La course de ce week-end à Singapour compte beaucoup d’inconnus. Que peut espérer l’équipe ?
Singapour sera sans aucun doute très différent de Monza. C’est un circuit lent, à très forts appuis et il semble qu’en termes de vitesse de pointe, ce soit le deuxième circuit le plus lent du calendrier après Monaco. En ce qui concerne le fait de rouler de nuit, je ne suis pas particulièrement inquiet et je ne crois pas que nous remarquerons que cela se passe de nuit tellement les infrastructures seront efficaces. Nous aurons à trouver nos marques sur ce nouveau circuit, comme nous avons dû le faire à Valence ; c’est quelque chose que nous savons faire et pour laquelle nous sommes préparés.
Le planning des journées est très différent également. Cela va-t-il être bizarre de travailler très tard dans la nuit ?
C’est sans doute le plus gros défi de cette course, la gestion des hommes et de l’équipe. Nous avons travaillé avec notre équipe médicale car le décalage horaire pour ce genre de destinations est toujours plus délicat à gérer. Le fait que nous devrons plus ou moins rester dans le rythme européen ajoute encore une difficulté car notre horloge biologique risque d’être totalement chamboulée. Mais je ne suis pas inquiet, c’est simplement quelque chose que nous devons garder en tête car nous demandons toujours beaucoup de nos ingénieurs et de nos mécaniciens.
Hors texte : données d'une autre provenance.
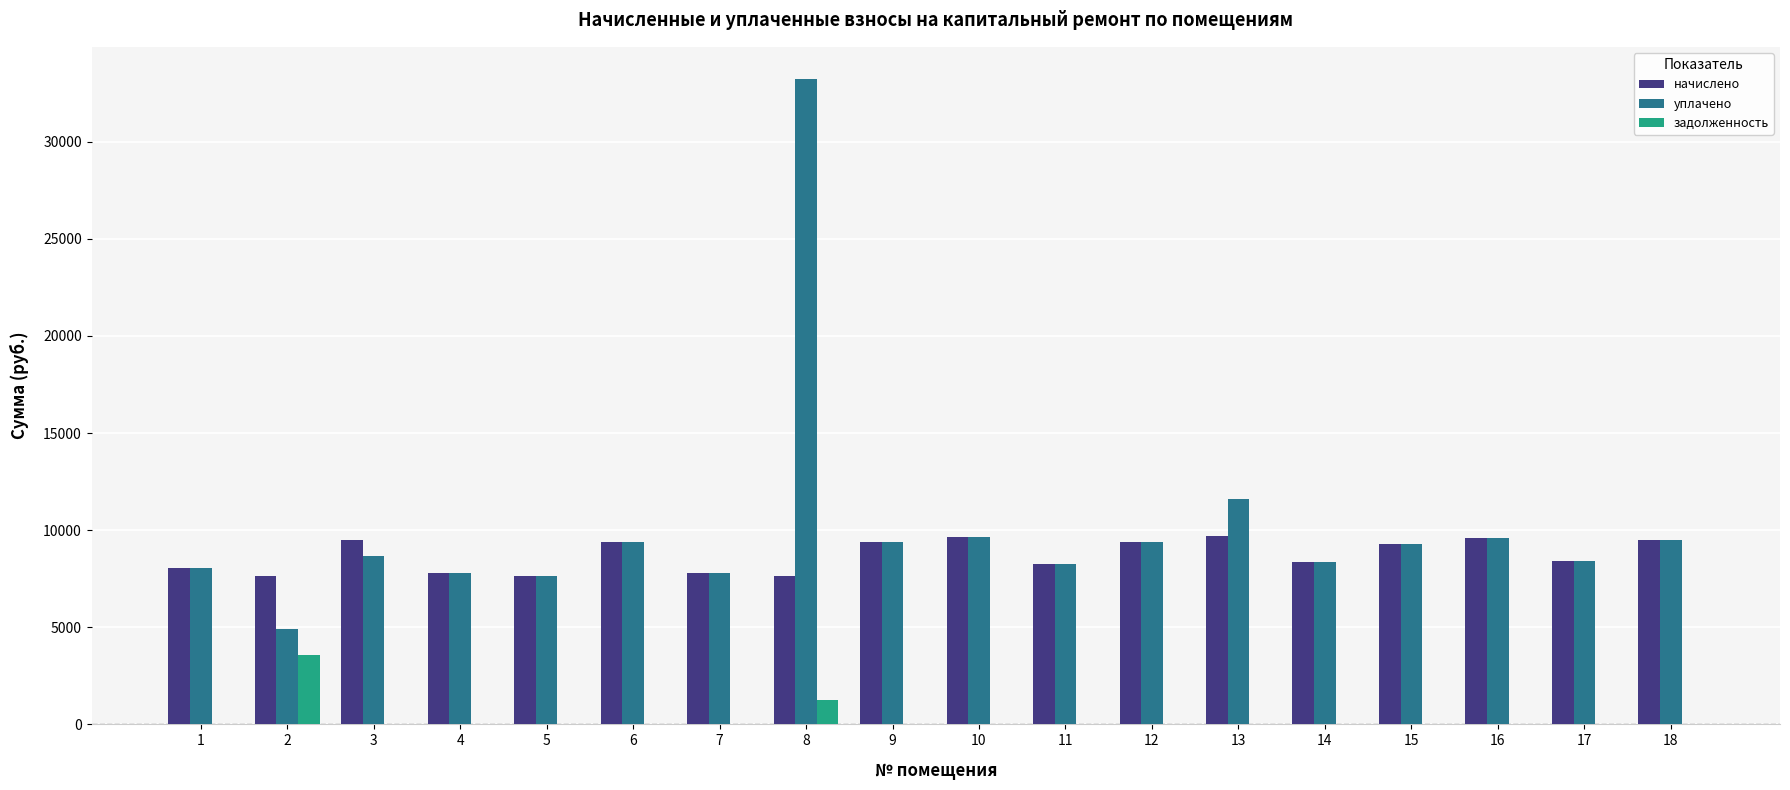

What is the total value across all series at 17?

16834.6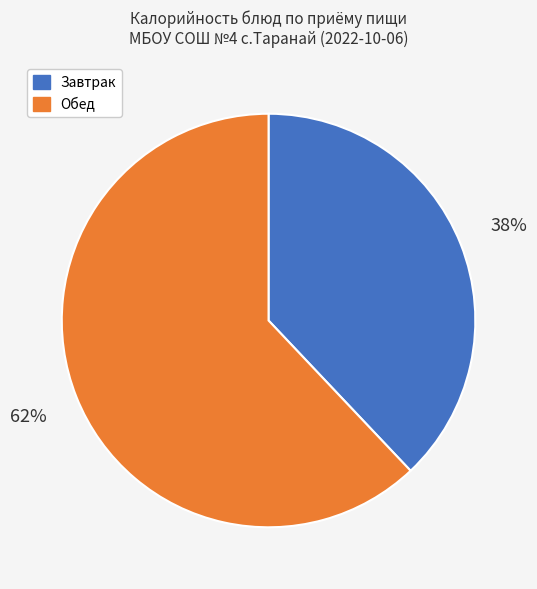

To the nearest percent, what is the average slice percentage?

50%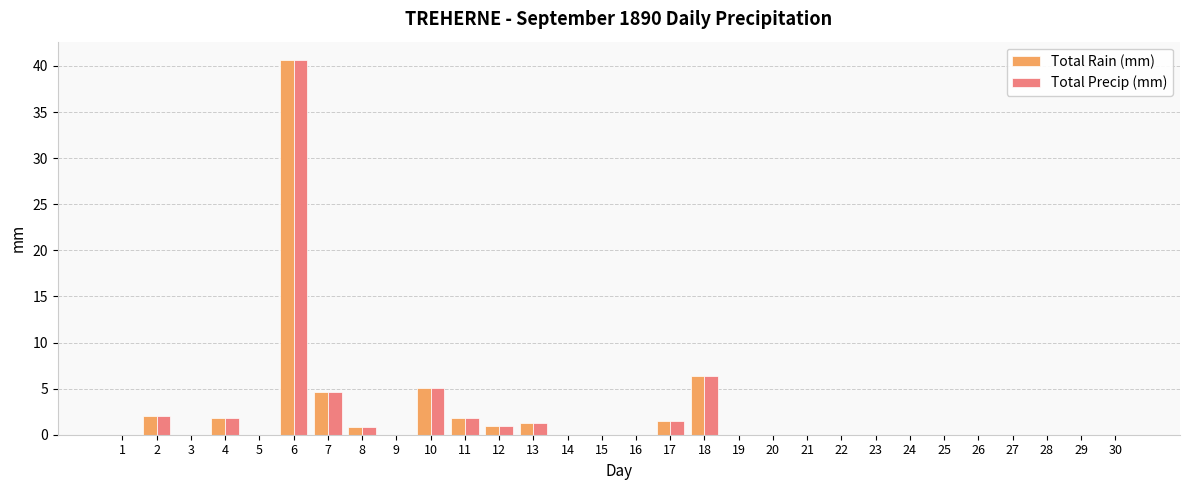

What is the sum of all Total Rain (mm) values?

66.9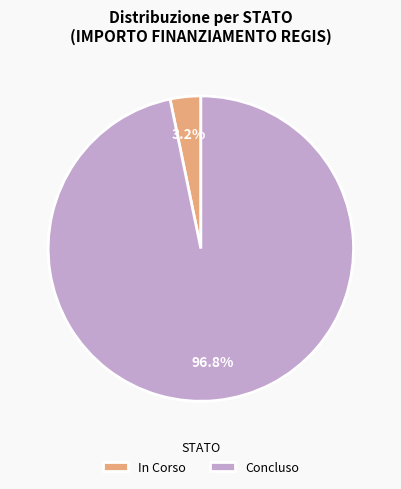

Which slice represents more than half of the pie?

Concluso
Avez-vous prévu de nouvelles évolutions pour Singapour ?
Nous utiliserons les dernières évolutions de la R28 dont notamment un nouvel aileron avant. Les années précédentes, lorsque nous travaillions en soufflerie sur la nouvelle voiture, nous avions toujours espoir de pouvoir utiliser des évolutions pour la voiture qui était en cours d’exploitation. Cette année, cela ne pourra pas être le cas compte tenu du changement de règlementation. Ce sera donc la dernière grande étape en termes d’évolutions pour la R28.